Times are uncertain right now. Peek in on Wall Street on any given day and you might see wild swings of more than 1,000 points either way. With people out of work, PCS orders on hold, and the general confusion as to when things will “return to normal,” it can seem as if the last thing you want to think about is investing in the future. Yet, this might be the perfect time to sit down and figure out an investment strategy that works for you. Below we look at three areas where even a little investment can go a long way toward securing your future financial stability.
Investment in real estate has long been seen as a reliable, steady way to invest for your future. Keep in mind that unless you plan to hold on to your primary residence for at least 29 years, any return you may see on your home will be minimal (barring inflated rises in real estate). For military families, investing in real estate can be an effective investment tool. Consider purchasing a fixer upper and renovate it for the time you live in it. Then keep it and rent it out after you move on to your next duty station. Not sure how to go about being a long-distance landlord? There are plenty of resources out there, including many offered by MILLIE.
This isn’t necessarily a straightforward monetary return. Of course, we’ve all heard that education is never a waste and that even a little education can go a long way. Military members may receive specialized training and be required to participate in continuing education opportunities to remain current in their military fields of expertise. However, investing in even a year of post-secondary education can lead to a 9% average individual increase in hourly wages in the civilian world, according to a study conducted by Harry A. Patrinos and George Psacharopoulos. That average is even higher for women, close to 10%. This means that once military service has ended and military members are seeking civilian jobs, any education above the secondary level may help secure higher pay. For military dependents, this return can be seen as soon as they enter the work force.
Of course, when we discuss investing in education, many of us are thinking of how to pay for our children’s college educations.
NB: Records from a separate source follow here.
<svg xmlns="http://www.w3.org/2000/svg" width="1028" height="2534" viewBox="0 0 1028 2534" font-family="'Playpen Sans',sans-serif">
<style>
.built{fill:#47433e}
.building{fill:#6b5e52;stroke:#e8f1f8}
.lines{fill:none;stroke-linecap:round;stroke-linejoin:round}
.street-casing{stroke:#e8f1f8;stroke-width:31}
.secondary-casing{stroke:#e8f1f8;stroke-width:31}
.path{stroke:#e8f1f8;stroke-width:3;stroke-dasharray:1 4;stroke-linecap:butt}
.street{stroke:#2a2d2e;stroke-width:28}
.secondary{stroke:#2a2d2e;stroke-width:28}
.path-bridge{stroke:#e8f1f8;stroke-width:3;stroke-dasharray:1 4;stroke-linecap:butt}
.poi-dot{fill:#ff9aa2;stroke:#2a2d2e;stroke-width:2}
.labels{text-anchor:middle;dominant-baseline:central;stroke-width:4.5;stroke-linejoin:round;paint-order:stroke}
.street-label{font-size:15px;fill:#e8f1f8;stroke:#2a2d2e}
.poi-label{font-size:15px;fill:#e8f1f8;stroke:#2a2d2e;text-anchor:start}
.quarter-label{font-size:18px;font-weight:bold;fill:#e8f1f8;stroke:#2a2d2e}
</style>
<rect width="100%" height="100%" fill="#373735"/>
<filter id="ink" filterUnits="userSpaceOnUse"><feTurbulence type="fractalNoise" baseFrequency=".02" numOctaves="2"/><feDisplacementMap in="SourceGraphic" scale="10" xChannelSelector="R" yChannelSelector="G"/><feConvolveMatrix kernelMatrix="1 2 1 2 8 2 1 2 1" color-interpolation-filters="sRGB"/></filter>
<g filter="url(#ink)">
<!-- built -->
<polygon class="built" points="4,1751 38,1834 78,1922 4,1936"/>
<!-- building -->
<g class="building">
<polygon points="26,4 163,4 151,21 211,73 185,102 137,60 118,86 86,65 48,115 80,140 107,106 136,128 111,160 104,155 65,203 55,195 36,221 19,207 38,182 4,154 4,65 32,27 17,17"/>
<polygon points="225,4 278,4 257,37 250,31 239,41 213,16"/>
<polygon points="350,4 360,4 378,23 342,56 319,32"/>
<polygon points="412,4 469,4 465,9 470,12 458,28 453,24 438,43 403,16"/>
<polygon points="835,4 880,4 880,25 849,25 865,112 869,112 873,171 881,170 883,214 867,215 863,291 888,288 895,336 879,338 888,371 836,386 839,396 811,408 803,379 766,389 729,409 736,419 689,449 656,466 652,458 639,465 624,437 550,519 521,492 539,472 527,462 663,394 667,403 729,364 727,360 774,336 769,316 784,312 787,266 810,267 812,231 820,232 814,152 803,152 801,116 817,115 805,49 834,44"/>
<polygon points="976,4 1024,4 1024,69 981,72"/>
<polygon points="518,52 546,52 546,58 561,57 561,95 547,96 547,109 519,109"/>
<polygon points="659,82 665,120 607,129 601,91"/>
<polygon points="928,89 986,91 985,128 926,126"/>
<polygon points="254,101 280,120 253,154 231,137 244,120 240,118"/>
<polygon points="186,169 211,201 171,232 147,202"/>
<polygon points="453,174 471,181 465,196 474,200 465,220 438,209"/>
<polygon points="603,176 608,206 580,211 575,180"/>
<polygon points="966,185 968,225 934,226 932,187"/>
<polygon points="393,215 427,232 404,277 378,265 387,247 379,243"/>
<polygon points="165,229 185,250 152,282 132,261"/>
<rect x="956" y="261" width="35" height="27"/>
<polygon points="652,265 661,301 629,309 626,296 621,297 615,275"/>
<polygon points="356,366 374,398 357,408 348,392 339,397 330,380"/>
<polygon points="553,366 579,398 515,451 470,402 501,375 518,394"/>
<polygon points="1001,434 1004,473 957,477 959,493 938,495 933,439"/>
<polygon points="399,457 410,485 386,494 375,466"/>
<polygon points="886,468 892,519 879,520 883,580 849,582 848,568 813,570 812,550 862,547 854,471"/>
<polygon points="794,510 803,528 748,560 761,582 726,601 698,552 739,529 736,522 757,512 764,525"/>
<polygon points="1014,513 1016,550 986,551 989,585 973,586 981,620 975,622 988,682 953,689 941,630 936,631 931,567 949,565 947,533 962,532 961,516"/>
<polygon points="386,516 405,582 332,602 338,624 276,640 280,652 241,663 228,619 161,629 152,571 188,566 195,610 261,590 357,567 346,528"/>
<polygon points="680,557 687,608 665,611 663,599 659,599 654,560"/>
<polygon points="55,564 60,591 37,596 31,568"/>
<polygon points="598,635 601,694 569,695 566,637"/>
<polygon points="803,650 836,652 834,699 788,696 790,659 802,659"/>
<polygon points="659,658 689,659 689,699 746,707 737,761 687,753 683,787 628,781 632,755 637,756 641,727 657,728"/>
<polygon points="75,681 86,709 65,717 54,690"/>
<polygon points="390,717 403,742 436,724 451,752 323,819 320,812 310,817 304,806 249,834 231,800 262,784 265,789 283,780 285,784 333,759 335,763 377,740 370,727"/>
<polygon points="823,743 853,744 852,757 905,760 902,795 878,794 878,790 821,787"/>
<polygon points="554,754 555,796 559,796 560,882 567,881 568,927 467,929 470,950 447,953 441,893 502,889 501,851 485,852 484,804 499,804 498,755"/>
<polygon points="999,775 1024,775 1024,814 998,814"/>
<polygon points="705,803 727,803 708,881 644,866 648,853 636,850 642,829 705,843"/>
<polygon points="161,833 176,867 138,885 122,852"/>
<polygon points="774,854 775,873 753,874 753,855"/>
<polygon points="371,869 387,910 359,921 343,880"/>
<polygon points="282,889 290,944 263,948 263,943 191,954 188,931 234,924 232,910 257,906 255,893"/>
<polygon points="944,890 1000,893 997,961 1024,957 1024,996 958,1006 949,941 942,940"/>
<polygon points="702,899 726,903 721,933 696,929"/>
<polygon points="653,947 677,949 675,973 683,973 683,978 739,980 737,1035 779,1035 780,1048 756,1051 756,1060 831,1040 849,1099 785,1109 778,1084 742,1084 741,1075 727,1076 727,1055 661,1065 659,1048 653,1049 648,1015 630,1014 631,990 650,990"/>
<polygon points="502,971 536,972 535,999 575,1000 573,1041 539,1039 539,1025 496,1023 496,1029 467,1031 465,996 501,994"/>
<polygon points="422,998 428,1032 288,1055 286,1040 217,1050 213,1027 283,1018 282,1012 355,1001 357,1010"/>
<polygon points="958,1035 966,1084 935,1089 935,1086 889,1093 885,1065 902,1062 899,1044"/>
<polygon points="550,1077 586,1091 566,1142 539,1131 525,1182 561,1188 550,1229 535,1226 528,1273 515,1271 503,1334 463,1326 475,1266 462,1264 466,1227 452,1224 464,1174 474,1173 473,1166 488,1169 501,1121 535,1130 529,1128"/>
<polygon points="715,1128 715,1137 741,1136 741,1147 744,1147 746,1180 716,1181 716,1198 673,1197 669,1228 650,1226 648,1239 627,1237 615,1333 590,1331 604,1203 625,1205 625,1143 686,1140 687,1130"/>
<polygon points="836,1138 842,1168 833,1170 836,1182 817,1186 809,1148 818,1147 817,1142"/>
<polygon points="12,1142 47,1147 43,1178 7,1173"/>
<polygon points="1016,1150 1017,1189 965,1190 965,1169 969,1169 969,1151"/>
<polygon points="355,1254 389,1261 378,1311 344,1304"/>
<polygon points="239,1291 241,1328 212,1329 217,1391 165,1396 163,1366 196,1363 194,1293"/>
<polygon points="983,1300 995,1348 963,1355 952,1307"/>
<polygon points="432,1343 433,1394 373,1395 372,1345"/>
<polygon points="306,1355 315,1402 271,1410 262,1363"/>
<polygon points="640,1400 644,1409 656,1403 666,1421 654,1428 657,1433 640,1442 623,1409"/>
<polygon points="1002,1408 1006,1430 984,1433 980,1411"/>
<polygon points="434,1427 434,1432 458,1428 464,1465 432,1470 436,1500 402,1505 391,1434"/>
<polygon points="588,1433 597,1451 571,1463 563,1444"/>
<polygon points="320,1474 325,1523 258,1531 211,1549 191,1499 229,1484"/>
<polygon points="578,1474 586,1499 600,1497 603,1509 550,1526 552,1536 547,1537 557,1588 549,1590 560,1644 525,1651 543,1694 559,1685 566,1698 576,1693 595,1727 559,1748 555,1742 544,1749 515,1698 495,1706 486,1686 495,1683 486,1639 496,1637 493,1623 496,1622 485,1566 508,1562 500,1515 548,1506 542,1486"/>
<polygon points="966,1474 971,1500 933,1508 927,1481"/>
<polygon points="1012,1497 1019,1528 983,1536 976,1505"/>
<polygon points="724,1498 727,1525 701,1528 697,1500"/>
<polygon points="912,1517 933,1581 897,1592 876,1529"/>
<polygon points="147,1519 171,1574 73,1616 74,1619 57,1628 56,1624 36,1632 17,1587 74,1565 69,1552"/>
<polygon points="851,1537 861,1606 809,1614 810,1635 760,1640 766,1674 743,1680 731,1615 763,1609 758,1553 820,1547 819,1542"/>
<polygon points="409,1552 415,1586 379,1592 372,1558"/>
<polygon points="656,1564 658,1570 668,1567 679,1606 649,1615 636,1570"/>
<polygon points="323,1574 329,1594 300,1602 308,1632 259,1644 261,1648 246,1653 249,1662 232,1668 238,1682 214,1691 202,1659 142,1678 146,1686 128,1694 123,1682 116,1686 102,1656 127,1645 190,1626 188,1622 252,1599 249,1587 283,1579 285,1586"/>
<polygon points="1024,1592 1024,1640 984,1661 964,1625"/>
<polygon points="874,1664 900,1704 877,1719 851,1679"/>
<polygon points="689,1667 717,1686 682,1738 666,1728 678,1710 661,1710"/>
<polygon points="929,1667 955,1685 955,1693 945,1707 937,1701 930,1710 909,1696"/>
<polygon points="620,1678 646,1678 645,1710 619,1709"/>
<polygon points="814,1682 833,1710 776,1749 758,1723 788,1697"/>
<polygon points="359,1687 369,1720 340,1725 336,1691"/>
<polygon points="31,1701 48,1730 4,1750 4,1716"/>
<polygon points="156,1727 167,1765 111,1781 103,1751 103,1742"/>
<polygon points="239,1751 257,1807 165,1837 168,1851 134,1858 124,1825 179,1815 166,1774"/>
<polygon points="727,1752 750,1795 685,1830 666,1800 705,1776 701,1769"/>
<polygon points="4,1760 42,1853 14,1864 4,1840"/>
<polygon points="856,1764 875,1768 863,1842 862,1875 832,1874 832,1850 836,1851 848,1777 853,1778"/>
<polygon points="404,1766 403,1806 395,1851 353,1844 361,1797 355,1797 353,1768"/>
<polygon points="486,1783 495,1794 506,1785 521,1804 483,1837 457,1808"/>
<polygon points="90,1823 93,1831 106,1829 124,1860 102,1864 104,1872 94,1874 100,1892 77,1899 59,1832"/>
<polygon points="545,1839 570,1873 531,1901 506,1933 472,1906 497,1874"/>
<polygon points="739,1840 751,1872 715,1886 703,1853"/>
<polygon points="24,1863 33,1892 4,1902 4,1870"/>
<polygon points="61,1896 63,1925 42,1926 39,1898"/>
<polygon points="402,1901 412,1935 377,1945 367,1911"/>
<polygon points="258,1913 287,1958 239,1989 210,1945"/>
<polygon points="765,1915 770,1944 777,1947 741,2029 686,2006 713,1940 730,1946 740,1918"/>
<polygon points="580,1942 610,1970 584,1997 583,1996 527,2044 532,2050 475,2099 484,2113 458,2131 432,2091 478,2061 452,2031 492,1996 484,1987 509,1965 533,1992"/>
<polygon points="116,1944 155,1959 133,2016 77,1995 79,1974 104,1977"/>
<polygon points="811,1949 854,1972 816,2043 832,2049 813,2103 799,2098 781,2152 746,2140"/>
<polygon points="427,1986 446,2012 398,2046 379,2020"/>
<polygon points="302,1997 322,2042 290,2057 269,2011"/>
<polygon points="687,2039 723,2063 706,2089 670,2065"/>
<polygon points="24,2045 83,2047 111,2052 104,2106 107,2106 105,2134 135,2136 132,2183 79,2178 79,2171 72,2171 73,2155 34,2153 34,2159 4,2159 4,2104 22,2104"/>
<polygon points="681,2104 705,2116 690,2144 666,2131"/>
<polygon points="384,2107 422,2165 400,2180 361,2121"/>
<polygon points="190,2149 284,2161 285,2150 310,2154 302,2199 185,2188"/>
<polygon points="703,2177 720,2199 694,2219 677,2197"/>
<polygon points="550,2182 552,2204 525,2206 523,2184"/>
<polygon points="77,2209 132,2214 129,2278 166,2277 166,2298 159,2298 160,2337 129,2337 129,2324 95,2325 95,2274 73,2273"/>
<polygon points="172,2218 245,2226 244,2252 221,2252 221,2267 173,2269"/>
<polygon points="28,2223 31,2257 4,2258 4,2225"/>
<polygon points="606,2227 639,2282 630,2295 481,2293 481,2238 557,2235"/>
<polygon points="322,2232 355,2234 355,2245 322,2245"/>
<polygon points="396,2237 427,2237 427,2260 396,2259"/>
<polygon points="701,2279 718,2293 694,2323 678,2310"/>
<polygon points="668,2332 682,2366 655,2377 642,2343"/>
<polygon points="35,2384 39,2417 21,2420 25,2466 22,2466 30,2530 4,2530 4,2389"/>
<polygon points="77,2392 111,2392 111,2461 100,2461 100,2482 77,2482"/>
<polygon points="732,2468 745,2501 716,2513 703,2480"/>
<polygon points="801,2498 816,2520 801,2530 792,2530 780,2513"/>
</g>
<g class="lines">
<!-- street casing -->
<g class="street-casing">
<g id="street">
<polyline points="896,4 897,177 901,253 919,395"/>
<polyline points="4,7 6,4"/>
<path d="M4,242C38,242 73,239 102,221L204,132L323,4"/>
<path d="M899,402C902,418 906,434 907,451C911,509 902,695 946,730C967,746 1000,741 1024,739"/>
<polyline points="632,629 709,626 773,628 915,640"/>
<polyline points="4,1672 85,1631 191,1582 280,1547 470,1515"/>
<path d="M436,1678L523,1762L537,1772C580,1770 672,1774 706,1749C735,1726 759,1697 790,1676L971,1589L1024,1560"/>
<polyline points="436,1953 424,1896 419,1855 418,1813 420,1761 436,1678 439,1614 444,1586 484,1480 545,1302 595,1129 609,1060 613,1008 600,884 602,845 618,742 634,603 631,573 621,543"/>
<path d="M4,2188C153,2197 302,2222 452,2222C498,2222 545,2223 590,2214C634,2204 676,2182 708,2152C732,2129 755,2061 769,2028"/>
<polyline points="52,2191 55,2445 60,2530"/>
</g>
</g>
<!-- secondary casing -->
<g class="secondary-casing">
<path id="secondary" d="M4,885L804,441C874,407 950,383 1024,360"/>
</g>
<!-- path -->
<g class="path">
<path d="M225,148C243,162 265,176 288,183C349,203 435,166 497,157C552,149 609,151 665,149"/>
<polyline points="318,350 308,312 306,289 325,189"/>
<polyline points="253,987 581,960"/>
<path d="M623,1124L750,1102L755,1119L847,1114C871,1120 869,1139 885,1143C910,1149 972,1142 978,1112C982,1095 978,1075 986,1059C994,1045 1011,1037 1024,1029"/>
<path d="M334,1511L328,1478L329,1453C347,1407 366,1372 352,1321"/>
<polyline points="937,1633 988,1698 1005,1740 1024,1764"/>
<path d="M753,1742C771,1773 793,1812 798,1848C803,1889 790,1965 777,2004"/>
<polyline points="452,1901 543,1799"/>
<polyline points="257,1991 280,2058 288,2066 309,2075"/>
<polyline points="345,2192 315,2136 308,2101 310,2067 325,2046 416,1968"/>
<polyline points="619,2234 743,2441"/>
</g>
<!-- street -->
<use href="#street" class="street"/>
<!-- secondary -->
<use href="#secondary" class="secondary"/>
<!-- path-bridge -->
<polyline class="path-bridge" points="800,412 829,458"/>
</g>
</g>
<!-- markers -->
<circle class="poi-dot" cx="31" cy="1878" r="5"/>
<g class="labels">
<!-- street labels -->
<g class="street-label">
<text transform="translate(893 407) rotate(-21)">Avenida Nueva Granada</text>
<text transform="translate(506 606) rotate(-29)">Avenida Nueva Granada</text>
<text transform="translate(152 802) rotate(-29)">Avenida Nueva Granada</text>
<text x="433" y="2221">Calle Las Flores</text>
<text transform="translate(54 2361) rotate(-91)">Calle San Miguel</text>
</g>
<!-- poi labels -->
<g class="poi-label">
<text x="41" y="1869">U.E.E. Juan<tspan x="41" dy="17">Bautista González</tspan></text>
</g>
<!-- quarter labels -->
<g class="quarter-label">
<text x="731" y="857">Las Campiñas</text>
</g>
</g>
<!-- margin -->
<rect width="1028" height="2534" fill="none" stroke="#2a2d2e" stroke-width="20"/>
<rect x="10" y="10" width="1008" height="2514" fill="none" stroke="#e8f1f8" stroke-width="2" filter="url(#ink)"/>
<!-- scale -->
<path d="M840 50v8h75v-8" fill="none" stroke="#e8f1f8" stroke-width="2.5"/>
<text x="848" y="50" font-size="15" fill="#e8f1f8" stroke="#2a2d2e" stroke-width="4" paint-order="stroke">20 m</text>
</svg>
There are a few ways to approach saving for future education opportunities:
- 529 plans are state-specific college investment opportunities. If you know what state you child will matriculate in, you can invest in that state’s 529 plan. One benefit is that invested funds are not subject to federal taxes, but in order to use the invested funds your child must attend a college or university in that specific state.
- UTMA and UGMA accounts are basically trust funds, or custodial accounts, set up to fund future college expenses. These consist of a combination of stocks, bonds, annuities, and other investments that will be available to your child for education purposes. While they provide a great way to invest money, keep in mind that colleges will consider these funds when putting together financial aid packages in the future.
- Coverdell Education Savings Account plans are another type of trust designed to pay for tertiary education opportunities. The caveat to these plans is that no more than $2,000 per year may be invested in them.
When most of us think of investing, we’re thinking of how to save and grow our money now so we can retire one day and enjoy our golden years. It’s the traditional view of investing and one that is increasingly important. The best advice? Start young and be consistent. The earlier you start investing for your future retirement, the more time your invested money has to work for you. Consistently add what you can afford, making sure to increase that amount as your financial situation improves. Try to invest a proportional amount of money even as your salary increases over time. Here are some simple tips to get you started:
- Find a reputable financial advisor and construct a portfolio that works for you. This is especially helpful if you’re unsure of how to get started or want the voice of experience to help you.
- Invest in IRAs, TSPs, 401(k)s, etc. Everyone knows about Individual Retirement Accounts. Speak to your financial advisor about how they can best help you. Active-duty military members have access to the military version of a 401(k)—the Thrift Savings Plan (TSP). TSP has varied investment opportunities based on how aggressive you wish to be with your investment. Keep in mind that you can only contribute to the TSP while you are active duty. Once you enter the civilian workforce, check in to whether your new employer offers a 401(k) option. If they do, take advantage of it.
- Annuities, or insurance, is a way to invest. With multiple options ranging from term to whole life insurance plans, if you choose to invest money in annuities, it is probably best to talk your options over with your trusted financial advisor.
- Reserve accounts or emergency funds. A basic to investing is first to ensure that you have access to liquid monetary assets to help you in case of emergency. Experts suggest a range of two to three months’ worth of living expenses. Once you have your emergency fund built up, you can move on to adding other investment opportunities such as those mentioned above.
However you decide to invest, remember that investing for your future is a long-term objective. Don’t hyperventilate if the stock market takes a plunge this year if you’re not retiring or looking to use those investments for decades. It’s all just paper money until we need it. For now, find the investment opportunities that interest you. Whatever you decide, investing in your future is the smart thing to do.